→ **EXERCISE**:
Each line of the data below between the one containing "ring dip: (162, 68)" and the one containing "pinky mcp: (123, 117)", both included, is to be repeated exactly. Please omit pictures.

Extracted data entries
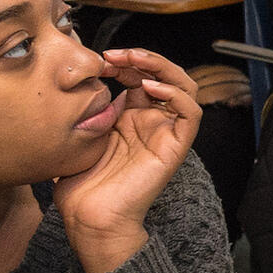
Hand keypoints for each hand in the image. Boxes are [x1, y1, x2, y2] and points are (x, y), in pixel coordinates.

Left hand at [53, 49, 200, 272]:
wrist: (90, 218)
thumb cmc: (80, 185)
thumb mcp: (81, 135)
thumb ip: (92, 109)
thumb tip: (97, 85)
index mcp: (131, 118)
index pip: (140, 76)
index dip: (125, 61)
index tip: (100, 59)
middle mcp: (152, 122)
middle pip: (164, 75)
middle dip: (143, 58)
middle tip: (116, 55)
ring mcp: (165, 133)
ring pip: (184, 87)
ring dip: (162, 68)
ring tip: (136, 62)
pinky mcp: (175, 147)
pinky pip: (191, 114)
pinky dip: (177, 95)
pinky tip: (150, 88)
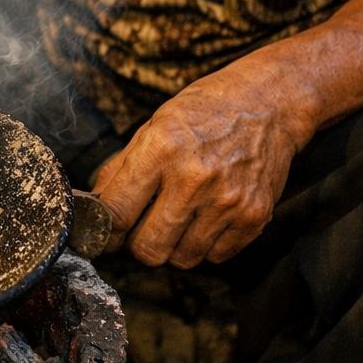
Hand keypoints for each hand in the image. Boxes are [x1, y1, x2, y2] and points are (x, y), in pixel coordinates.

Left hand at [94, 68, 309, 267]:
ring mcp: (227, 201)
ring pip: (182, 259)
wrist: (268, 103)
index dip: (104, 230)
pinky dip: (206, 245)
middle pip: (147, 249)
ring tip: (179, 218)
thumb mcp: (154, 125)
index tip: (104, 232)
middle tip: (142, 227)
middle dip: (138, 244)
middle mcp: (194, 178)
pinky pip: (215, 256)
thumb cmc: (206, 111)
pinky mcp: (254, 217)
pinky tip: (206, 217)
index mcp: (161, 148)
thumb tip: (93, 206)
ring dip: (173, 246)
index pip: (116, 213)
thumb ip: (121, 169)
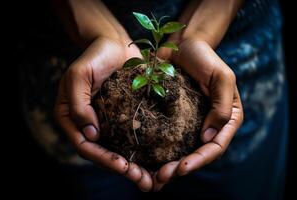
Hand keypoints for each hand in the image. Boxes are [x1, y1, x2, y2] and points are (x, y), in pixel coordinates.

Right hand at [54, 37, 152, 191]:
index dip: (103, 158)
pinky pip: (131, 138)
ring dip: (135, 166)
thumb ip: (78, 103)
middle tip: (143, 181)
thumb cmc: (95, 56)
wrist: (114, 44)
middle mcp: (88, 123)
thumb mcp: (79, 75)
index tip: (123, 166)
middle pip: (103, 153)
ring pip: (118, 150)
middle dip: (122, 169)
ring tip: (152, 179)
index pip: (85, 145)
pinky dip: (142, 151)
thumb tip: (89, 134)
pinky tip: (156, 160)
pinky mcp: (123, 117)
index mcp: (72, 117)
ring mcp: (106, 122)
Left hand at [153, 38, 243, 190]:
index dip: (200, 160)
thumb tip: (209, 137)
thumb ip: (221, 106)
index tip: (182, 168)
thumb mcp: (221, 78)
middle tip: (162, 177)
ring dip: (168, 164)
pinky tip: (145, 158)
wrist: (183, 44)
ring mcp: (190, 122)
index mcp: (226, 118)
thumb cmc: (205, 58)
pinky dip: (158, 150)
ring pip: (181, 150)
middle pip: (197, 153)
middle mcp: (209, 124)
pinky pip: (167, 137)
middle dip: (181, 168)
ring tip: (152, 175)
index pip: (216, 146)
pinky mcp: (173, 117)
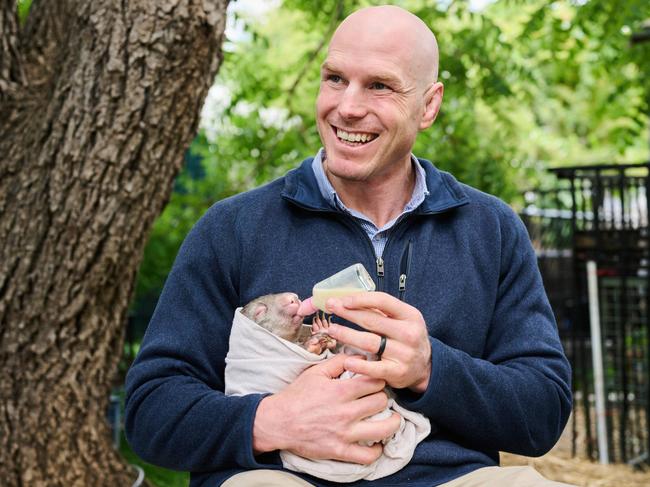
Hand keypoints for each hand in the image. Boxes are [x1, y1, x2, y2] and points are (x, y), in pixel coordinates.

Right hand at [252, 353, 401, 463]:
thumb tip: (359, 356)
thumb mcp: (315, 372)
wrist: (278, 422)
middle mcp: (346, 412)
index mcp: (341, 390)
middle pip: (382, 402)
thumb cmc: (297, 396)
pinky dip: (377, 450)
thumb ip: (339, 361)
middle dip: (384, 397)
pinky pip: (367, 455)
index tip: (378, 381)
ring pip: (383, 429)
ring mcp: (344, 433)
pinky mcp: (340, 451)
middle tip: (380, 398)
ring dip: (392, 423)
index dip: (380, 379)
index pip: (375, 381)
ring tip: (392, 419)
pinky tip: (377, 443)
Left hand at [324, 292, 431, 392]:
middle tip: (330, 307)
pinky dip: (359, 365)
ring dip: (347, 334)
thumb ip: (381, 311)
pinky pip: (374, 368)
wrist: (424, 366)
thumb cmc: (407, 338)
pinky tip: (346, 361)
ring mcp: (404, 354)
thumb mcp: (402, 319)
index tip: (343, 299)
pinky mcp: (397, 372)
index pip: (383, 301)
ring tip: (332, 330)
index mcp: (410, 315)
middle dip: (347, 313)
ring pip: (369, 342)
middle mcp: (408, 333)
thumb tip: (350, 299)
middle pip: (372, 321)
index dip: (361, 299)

--

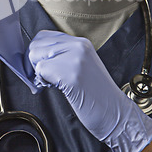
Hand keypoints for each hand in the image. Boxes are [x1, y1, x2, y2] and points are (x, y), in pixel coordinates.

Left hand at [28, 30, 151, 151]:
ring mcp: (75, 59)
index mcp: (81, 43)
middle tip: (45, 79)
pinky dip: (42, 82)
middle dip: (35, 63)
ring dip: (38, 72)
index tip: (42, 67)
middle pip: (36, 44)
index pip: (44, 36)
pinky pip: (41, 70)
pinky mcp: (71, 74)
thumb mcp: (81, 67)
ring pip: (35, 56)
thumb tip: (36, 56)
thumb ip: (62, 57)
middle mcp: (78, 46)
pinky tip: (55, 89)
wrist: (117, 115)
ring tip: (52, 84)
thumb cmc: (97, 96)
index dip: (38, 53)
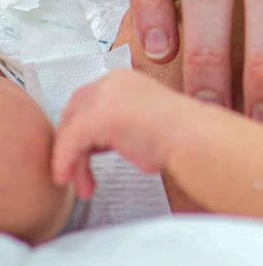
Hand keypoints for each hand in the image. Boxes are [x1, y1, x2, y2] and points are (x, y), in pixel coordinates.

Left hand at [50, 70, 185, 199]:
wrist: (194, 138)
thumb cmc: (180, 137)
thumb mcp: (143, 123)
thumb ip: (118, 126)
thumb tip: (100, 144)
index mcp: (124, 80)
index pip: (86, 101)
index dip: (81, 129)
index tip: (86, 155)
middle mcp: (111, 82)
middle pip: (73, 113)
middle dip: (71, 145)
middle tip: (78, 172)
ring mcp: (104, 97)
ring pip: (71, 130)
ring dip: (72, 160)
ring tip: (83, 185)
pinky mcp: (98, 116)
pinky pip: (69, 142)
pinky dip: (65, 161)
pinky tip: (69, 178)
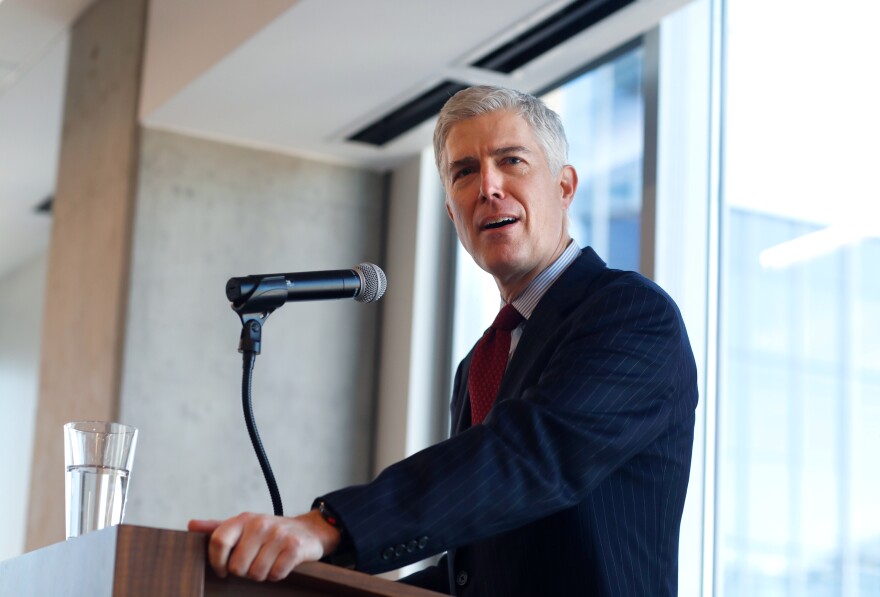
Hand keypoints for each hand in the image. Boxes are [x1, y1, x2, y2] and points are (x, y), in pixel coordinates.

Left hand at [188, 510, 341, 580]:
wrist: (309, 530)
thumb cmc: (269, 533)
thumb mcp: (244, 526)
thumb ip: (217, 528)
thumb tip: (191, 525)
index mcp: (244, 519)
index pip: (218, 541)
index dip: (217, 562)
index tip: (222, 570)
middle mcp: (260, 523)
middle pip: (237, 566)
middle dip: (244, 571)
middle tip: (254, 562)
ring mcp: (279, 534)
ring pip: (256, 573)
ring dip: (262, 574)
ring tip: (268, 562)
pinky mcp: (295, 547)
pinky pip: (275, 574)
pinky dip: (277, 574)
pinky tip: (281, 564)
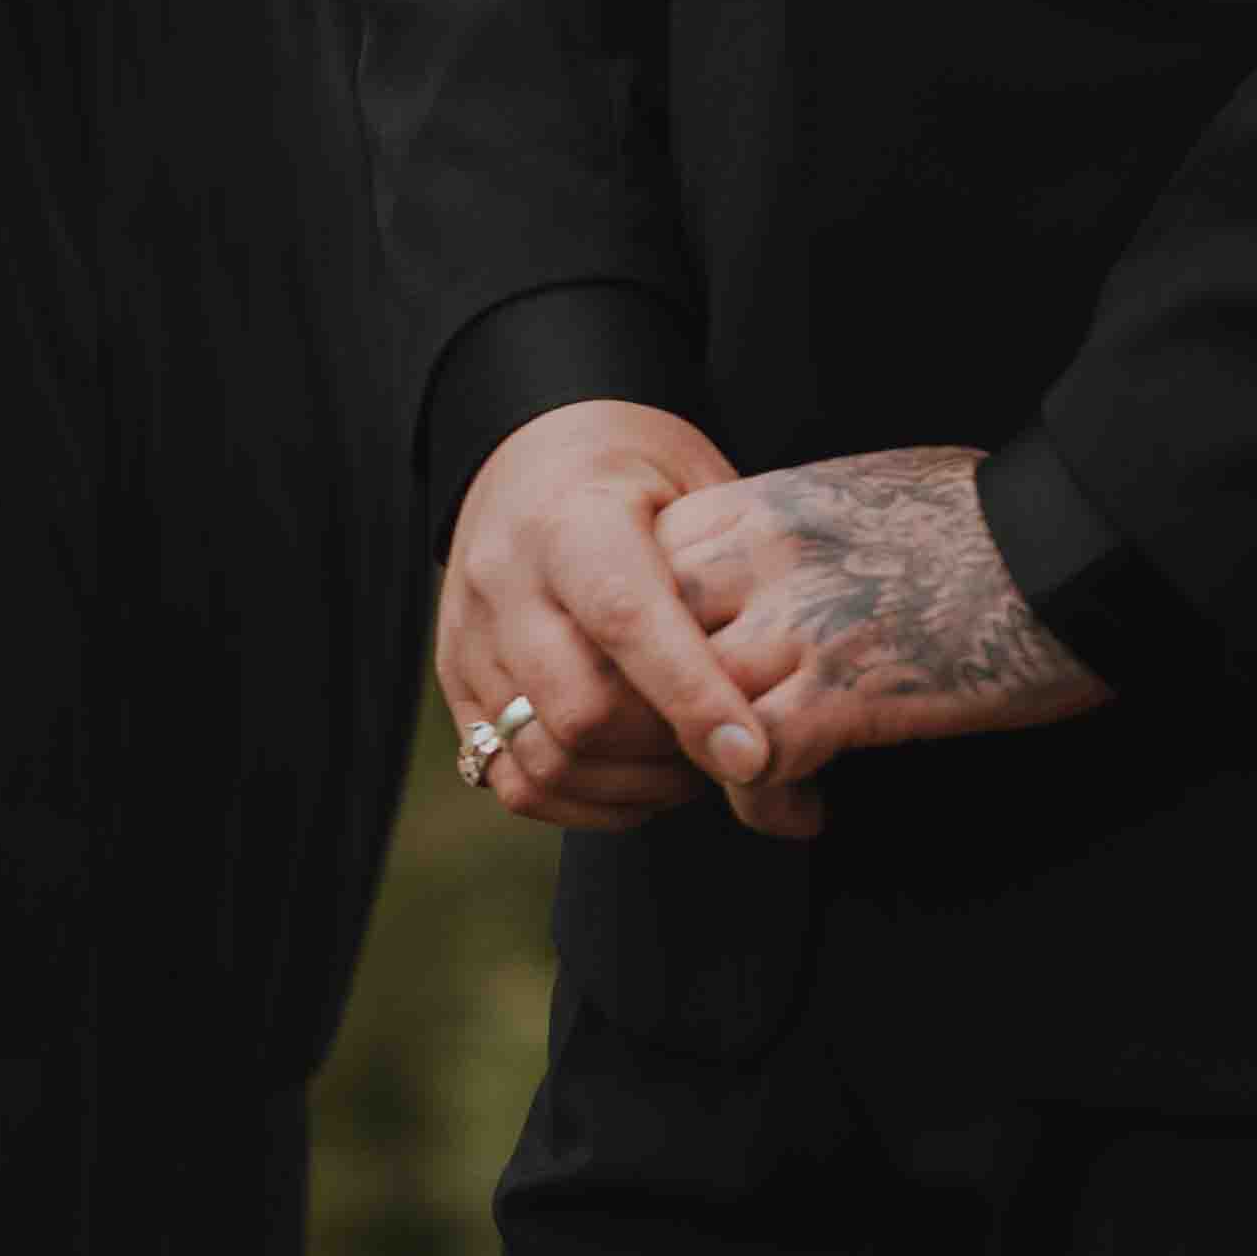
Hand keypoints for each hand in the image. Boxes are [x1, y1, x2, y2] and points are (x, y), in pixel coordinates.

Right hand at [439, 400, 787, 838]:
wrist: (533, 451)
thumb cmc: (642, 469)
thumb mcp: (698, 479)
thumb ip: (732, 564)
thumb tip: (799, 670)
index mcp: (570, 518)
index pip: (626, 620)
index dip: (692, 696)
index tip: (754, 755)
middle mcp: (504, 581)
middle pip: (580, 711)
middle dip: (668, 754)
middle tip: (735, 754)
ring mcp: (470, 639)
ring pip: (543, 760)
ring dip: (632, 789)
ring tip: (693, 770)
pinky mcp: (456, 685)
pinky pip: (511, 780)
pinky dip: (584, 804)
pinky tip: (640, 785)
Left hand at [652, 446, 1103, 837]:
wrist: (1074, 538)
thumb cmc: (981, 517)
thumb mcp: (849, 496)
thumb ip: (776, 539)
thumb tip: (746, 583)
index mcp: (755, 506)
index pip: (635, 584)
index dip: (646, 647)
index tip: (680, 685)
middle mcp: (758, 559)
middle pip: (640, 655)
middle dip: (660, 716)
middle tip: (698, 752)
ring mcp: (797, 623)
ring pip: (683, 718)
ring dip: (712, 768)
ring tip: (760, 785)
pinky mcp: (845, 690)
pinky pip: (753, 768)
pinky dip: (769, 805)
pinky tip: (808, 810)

→ **RESPONSE BELOW**:
ring dip: (162, 68)
ring tip: (136, 62)
pinky mcp: (175, 147)
pinky pip: (191, 114)
pinky dip: (177, 95)
pinky tip: (150, 88)
Hand keypoints for each hand in the image. Boxes are [x1, y1, x2, y2] and points are (x, y), in pixel coordinates.

Left hand at [94, 68, 309, 267]:
ring mcp: (227, 201)
ring pip: (182, 259)
wrist: (268, 103)
index dip: (104, 230)
pinky dip: (206, 245)
middle pip: (147, 249)
ring tip: (179, 218)
thumb mcp: (154, 125)
index tip: (104, 232)
middle tip: (142, 227)
middle dip: (138, 244)
middle mcp: (194, 178)
pinky pip: (215, 256)
thumb cmc: (206, 111)
pinky mcp: (254, 217)
pinky tip: (206, 217)
index mcp: (161, 148)
thumb tip: (93, 206)
ring dip: (173, 246)
index pip: (116, 213)
thumb ip: (121, 169)
Hand keypoints for each hand in the image. Boxes are [x1, y1, x2, y2] and points are (x, y), in pixel coordinates.

Right hand at [54, 37, 152, 191]:
index dip: (103, 158)
pinky pip: (131, 138)
ring dip: (135, 166)
thumb ip: (78, 103)
middle tip: (143, 181)
thumb cmc: (95, 56)
wrist: (114, 44)
middle mcp: (88, 123)
thumb mcp: (79, 75)
index tip: (123, 166)
middle pip: (103, 153)
ring pip: (118, 150)
middle dip: (122, 169)
ring tip: (152, 179)
index pip: (85, 145)
pinky dip: (142, 151)
thumb tip: (89, 134)
pinky tip: (156, 160)
pinky mcp: (123, 117)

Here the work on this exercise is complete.